[PATCH v3 0/2] sched: Consider CPU contention in frequency, EAS max util & load-balance busiest CPU selection

From: Dietmar Eggemann
Date: Mon May 15 2023 - 08:22:59 EST


This is the implementation of the idea to factor in CPU runnable_avg
into the CPU utilization getter functions (so called 'runnable
boosting') as a way to consider CPU contention for:

(a) CPU frequency
(b) EAS' max util and
(c) 'migrate_util' type load-balance busiest CPU selection.

Tests:

for (a) and (b):

Testcase is Jankbench (all subtests, 10 iterations) on Pixel6 (Android
12) with mainline v5.18 kernel and forward ported task scheduler
patches.

Uclamp has been deactivated so that the Android Dynamic Performance
Framework (ADPF) 'CPU performance hints' feature (Userspace task
boosting via uclamp_min) does not interfere.

Max_frame_duration:
+-----------------+------------+
| kernel | value [ms] |
+-----------------+------------+
| base | 163.061513 |
| runnable | 161.991705 |
+-----------------+------------+

Mean_frame_duration:
+-----------------+------------+----------+
| kernel | value [ms] | diff [%] |
+-----------------+------------+----------+
| base | 18.0 | 0.0 |
| runnable | 12.7 | -29.43 |
+-----------------+------------+----------+

Jank percentage (Jank deadline 16ms):
+-----------------+------------+----------+
| kernel | value [%] | diff [%] |
+-----------------+------------+----------+
| base | 3.6 | 0.0 |
| runnable | 1.0 | -68.86 |
+-----------------+------------+----------+

Power usage [mW] (total - all CPUs):
+-----------------+------------+----------+
| kernel | value [mW] | diff [%] |
+-----------------+------------+----------+
| base | 129.5 | 0.0 |
| runnable | 134.3 | 3.71* |
+-----------------+------------+----------+

* Power usage went up from 129.3 (-0.15%) in v1 to 134.3 (3.71%) whereas
all the other benchmark numbers stayed roughly the same. This is
probably because of using 'runnable boosting' for EAS max util now as
well and tasks more often end up running on non-little CPUs because of
that.

for (c):

Testcase is 'perf bench sched messaging' on Arm64 Ampere Altra with 160
CPUs (sched domains = {MC, DIE, NUMA}) which shows some small
improvement:

perf stat --null --repeat 10 -- perf bench sched messaging -t -g 1 -l 2000

0.4869 +- 0.0173 seconds time elapsed (+- 3.55%) ->
0.4377 +- 0.0147 seconds time elapsed (+- 3.36%)

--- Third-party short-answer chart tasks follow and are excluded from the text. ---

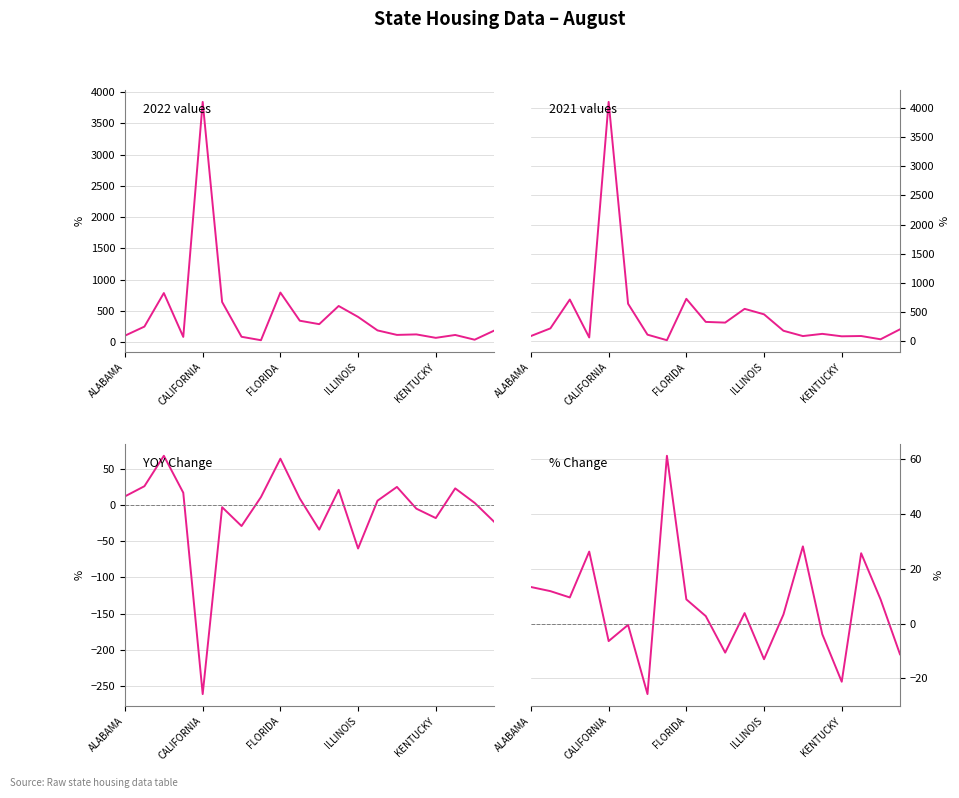

What is the difference between the maximum and minimum values in the YOY Change series?

329.0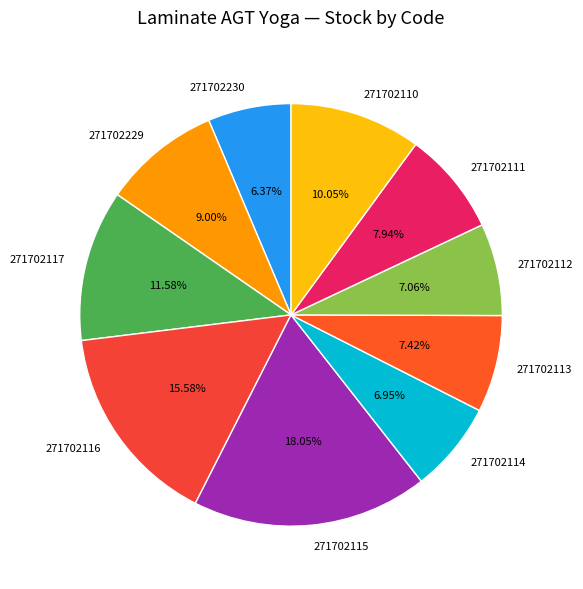

Is there a majority slice in this chart?

No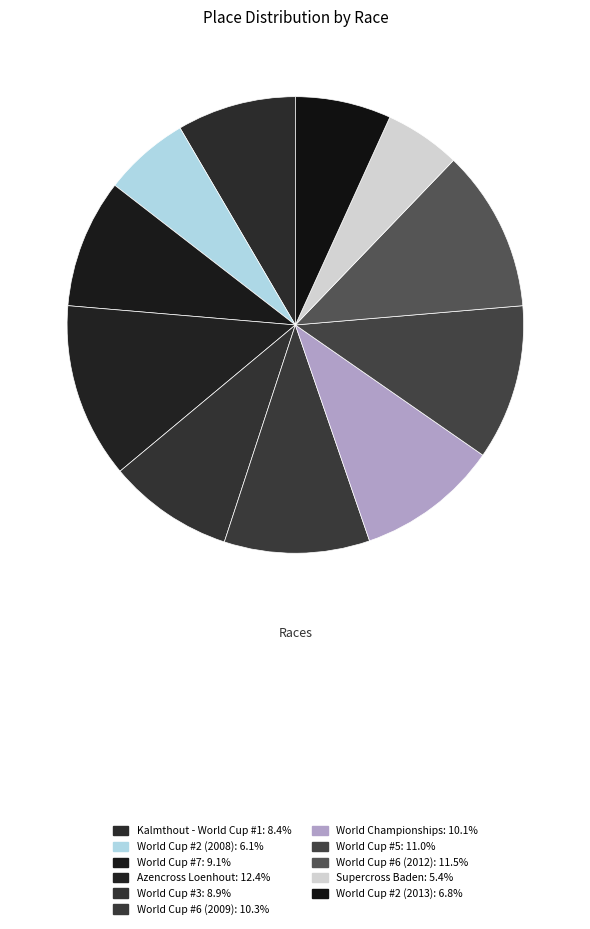

Does World Cup #6 (2012) represent more than half of the total?

No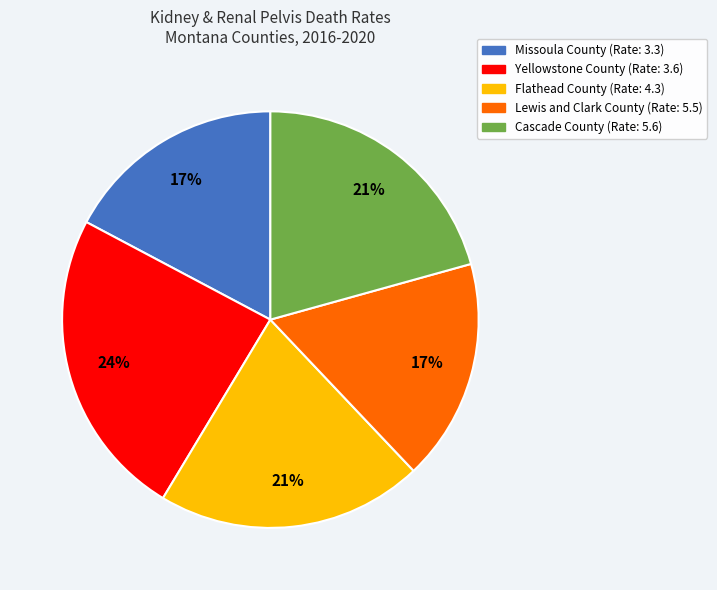

Which slice is the largest?

Yellowstone County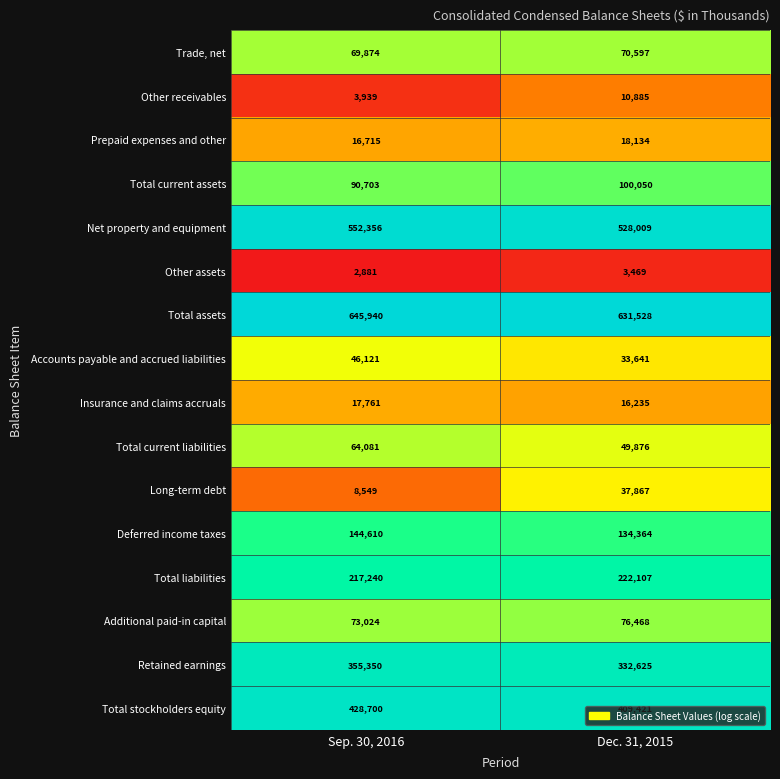

What is the average value of the Deferred income taxes series?

139487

Chen Yu tested v1** with schbench, hackbench, netperf and tbench on an
Intel Sapphire Rapids with 2x56C/112T = 224 CPUs which showed no obvious
difference and some small improvements on tbench:

https://lkml.kernel.org/r/ZFSr4Adtx1ZI8hoc@chenyu5-mobl1

** The implementation for (c) hasn't changed in v2.

v1 -> v2:

(1) Refactor CPU utilization getter functions, let cpu_util_cfs() call
cpu_util_next() (now cpu_util()).

(2) Consider CPU contention in EAS (find_energy_efficient_cpu() ->
eenv_pd_max_util()) next to schedutil (sugov_get_util()) as well so
that EAS' and schedutil's views on CPU frequency selection are in
sync.

(3) Move 'util_avg = max(util_avg, runnable_avg)' from
cpu_boosted_util_cfs() to cpu_util_next() (now cpu_util()) so that
EAS can use it too.

(4) Rework patch header.

(5) Add test results (JankbenchX on Pixel6 to test changes in schedutil
and EAS) and 'perf bench sched messaging' on Arm64 Ampere Altra for
CFS load-balance (find_busiest_queue()).

v2 -> v3:

(1) Move function header from cpu_util_cfs() to cpu_util() and add a
paragraph about 'runnable boosting'.

(2) Create cpu_util_cfs_boost() and call it for sites which want to use
'runnable boosting'.

(3) Use regular 'if (boost)' in cpu_util().

Dietmar Eggemann (2):
sched/fair: Refactor CPU utilization functions
sched/fair, cpufreq: Introduce 'runnable boosting'

kernel/sched/cpufreq_schedutil.c | 3 +-
kernel/sched/fair.c | 87 ++++++++++++++++++++++++++------
kernel/sched/sched.h | 48 +-----------------
3 files changed, 76 insertions(+), 62 deletions(-)

--
2.25.1